Disposable fashion, no passion

By Sophia Coleman

Too many mornings I wake up and think, “I have nothing to wear.” If you look into my closet, you’d probably think it looks like Urban Outfitters, Forever 21 and Akira had a booze-induced threesome, procreated a few dozen times, and puked all over my wardrobe.

There are sweaters and jeans in every color of the rainbow piled high on wire shelves next to cardigans, blouses and skirts hanging haphazardly or crumpled on the floor.  Garments that were trendy eons ago—flared pants, jean mini skirts, gaucho pants—are stuffed in the back, never to be worn again.

Then there’s the section reserved for all five of my favorite pieces: a mini dress, skinny jeans, a high-waisted skirt, a sheer blouse and an oversized sweater. And guess what: They’re all black.

The truth is, I have plenty to wear. I’m just uninspired and spoiled by a fashion industry that satisfies my “need-to-have-it-now” mentality. I recycle the same few outfits every week even though I have an entire store crammed into my closet. Because I feel I have nothing to wear, I impulsively shop. Trendy, cheaply made items fill a void that isn’t really there, and a few weeks later the cycle


I’m not alone, as most Millennials have grown up never knowing how to truly appreciate quality. The average American buys 68 garments and eight pairs of shoes annually, according to the latest statistics from the American Apparel and Footwear Association. Divide that among four seasons and that’s about 17 pieces and two pairs of shoes each. Besides the shoes, because you can never have enough, doesn’t that seem a little excessive?

◆ Work request ◆
Write what comes next in the essay on disposable fashion, picking up right after its closing question about buying too much.

◆ Data excerpts ◆
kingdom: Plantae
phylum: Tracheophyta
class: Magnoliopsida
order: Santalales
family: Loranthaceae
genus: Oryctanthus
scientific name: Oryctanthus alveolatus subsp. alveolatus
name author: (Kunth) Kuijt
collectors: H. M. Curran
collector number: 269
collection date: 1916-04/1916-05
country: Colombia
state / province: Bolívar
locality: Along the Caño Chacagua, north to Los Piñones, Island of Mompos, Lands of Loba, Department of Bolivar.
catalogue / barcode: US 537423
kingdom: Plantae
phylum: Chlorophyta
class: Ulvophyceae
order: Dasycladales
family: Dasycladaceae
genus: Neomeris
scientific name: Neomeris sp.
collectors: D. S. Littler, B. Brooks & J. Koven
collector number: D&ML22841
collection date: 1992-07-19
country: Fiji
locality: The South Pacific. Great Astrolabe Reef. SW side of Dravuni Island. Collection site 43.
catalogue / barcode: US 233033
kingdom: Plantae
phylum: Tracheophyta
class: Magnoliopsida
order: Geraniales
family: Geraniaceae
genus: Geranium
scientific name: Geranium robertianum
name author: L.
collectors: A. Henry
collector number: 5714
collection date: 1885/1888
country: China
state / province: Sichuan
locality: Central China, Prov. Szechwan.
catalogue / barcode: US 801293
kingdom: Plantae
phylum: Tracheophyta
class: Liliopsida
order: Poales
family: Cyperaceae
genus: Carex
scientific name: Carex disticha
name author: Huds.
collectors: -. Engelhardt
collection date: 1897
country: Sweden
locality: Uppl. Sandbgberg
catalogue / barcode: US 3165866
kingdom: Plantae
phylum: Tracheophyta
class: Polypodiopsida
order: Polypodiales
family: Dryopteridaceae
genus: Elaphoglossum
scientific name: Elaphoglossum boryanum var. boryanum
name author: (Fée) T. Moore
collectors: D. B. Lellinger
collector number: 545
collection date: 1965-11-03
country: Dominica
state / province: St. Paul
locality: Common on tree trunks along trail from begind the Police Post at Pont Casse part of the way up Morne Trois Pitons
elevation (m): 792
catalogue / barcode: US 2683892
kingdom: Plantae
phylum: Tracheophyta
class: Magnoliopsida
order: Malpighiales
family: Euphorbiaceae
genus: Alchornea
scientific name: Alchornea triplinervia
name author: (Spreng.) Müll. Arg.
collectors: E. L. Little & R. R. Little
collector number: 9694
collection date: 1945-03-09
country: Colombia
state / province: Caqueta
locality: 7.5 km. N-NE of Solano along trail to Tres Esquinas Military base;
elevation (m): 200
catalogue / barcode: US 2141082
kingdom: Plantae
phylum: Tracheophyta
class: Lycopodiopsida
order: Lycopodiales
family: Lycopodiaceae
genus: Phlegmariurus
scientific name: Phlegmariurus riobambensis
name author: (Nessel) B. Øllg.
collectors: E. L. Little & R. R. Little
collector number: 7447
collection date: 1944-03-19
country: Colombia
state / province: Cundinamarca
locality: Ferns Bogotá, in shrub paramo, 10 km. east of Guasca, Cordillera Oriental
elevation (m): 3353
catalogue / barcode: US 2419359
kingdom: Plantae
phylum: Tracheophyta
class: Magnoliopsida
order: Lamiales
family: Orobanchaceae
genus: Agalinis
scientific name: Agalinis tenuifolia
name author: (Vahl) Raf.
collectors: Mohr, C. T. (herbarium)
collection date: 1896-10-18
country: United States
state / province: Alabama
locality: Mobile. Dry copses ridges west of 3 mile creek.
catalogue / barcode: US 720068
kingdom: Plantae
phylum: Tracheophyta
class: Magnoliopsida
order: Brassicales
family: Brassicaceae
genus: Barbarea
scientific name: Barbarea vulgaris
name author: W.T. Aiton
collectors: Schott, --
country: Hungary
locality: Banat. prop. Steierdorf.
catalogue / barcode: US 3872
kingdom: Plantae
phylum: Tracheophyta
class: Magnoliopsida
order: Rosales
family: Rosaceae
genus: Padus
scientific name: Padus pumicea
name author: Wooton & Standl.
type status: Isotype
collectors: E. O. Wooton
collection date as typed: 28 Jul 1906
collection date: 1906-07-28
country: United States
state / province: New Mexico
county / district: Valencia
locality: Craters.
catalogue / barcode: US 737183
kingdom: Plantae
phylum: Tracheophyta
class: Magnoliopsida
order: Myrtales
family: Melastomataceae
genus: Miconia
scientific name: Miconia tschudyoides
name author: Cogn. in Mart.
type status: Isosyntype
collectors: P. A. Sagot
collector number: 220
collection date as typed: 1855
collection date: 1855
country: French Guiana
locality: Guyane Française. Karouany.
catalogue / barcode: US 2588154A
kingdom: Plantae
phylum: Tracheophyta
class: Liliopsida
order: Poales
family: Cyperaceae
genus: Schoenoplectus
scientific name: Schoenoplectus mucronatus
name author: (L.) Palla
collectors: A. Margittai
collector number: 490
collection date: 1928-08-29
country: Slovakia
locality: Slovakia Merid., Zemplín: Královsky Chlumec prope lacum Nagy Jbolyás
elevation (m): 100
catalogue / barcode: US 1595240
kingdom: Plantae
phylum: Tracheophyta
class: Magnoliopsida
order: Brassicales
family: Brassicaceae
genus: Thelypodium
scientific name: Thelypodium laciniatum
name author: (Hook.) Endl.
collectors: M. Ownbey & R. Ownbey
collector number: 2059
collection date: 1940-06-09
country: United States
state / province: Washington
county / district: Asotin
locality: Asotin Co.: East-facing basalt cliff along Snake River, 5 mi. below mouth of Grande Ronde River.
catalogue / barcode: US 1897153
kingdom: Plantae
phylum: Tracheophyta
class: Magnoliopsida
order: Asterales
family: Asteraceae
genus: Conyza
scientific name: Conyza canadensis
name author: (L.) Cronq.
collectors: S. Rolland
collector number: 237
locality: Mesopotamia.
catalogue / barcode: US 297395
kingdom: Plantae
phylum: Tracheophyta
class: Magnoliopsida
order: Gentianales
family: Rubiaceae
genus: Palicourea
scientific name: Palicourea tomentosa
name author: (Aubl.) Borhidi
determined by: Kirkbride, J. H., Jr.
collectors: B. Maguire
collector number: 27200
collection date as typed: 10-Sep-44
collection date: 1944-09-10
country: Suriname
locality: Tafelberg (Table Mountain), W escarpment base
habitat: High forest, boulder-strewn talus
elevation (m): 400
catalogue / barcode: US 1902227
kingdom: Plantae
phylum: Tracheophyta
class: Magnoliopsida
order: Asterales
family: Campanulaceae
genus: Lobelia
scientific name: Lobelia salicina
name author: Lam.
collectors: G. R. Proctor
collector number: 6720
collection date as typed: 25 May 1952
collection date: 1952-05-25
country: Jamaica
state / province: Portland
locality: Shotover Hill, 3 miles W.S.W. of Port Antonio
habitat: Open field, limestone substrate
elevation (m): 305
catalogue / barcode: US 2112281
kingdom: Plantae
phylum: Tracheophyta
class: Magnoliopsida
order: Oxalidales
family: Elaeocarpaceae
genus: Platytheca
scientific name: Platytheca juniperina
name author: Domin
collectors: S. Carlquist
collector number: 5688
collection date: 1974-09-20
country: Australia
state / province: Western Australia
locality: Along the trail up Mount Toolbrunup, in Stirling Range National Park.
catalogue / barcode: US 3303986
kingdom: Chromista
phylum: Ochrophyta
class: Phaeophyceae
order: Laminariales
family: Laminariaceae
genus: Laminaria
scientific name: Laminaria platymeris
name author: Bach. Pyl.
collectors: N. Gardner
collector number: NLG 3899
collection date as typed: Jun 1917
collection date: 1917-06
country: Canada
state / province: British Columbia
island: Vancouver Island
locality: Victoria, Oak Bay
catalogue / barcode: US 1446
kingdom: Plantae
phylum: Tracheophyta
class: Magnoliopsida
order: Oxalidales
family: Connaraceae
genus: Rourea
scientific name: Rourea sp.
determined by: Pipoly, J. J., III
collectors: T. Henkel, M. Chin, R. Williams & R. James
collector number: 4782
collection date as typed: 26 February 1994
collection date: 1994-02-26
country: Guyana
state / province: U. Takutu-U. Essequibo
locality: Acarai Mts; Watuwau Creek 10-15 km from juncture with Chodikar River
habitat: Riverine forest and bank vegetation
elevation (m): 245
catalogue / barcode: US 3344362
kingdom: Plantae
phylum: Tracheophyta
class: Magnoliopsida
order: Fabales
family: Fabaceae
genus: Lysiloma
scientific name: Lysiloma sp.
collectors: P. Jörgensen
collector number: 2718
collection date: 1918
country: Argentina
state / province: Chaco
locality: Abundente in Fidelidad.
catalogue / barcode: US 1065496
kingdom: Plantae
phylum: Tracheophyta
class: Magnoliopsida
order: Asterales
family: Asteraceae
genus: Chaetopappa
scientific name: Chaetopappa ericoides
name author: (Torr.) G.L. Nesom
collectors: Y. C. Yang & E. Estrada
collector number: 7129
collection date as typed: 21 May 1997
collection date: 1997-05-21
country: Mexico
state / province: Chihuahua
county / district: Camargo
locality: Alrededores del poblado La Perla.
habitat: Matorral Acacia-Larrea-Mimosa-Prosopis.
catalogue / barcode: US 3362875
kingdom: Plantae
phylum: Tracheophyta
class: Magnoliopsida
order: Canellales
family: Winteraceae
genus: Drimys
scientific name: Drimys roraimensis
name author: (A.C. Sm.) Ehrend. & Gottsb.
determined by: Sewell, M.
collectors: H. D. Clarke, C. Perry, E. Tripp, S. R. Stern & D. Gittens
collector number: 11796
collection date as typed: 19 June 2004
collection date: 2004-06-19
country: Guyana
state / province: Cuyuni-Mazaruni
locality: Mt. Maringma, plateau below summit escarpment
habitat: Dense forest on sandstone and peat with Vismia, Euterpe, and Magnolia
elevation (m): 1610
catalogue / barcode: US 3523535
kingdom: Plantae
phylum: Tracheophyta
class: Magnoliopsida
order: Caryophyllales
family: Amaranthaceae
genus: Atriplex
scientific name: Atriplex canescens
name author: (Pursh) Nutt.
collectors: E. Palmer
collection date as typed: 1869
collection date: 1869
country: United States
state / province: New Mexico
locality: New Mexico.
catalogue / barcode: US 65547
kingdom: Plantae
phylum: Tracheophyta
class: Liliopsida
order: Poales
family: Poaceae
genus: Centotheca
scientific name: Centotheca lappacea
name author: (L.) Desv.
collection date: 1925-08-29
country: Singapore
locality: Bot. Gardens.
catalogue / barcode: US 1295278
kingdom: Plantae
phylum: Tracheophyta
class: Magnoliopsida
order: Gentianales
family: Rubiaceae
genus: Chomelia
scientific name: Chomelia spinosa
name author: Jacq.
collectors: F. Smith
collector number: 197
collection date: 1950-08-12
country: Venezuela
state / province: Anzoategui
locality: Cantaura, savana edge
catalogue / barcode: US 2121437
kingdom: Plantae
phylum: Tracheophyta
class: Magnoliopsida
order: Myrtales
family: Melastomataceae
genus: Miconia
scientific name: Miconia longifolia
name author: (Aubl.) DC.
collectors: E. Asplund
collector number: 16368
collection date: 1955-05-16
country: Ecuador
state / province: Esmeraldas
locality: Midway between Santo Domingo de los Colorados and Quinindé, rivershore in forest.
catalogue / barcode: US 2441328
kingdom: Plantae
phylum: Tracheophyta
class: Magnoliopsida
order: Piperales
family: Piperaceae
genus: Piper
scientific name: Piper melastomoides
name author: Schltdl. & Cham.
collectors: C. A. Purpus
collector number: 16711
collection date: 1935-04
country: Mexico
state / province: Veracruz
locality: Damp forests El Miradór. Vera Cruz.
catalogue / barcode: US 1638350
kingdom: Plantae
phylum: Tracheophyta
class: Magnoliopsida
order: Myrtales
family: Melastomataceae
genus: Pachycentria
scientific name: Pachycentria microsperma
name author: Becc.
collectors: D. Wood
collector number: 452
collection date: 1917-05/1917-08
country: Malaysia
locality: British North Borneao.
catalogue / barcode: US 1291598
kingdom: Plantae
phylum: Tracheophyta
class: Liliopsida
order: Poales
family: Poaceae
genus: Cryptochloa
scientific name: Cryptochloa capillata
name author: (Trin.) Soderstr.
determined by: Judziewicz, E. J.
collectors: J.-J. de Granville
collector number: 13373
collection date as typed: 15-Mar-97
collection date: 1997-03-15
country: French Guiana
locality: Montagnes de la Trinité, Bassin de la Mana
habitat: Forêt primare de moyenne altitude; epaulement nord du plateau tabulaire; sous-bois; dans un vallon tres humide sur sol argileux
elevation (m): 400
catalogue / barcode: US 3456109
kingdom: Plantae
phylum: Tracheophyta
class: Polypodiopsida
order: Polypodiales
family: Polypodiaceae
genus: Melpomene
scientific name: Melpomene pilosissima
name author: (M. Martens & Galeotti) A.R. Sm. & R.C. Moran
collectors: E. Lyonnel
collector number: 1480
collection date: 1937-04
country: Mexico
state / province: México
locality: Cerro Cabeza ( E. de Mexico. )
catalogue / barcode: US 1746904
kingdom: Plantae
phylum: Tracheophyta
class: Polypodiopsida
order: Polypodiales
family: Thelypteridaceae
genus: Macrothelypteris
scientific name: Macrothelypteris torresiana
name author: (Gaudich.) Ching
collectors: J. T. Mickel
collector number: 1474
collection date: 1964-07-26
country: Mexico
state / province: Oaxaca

◆ Expected answer ◆
Of course, dressing is more about living in the moment rather than patiently saving up for garments that will last for more than one year. Retailers like H&M, TopShop and Zara now follow a quick response model of production called “fast fashion” that drastically cuts the time from design to consumption. Stores change their floorsets in a matter of weeks, and seasonal trends no longer match up with natural seasons. It’s great because we can wear the same trends seen on the catwalk, but we ultimately get less use out of each purchase. Garments from these retailers sometimes only last a month before there are holes, pilling or twisted seams.

The problem isn’t just the condition of the garments; it’s also the blatant exploitation of low-wage workers in other countries who are forced to meet the high demands of retailers. If consumers continue to be dissatisfied with what they have, it will only get worse.

I’m making it my mission to make better decisions when it comes to shopping. Yes, the inexpensive garments are always tempting, but it would be nice to practice the lost art of planning and building a quality wardrobe.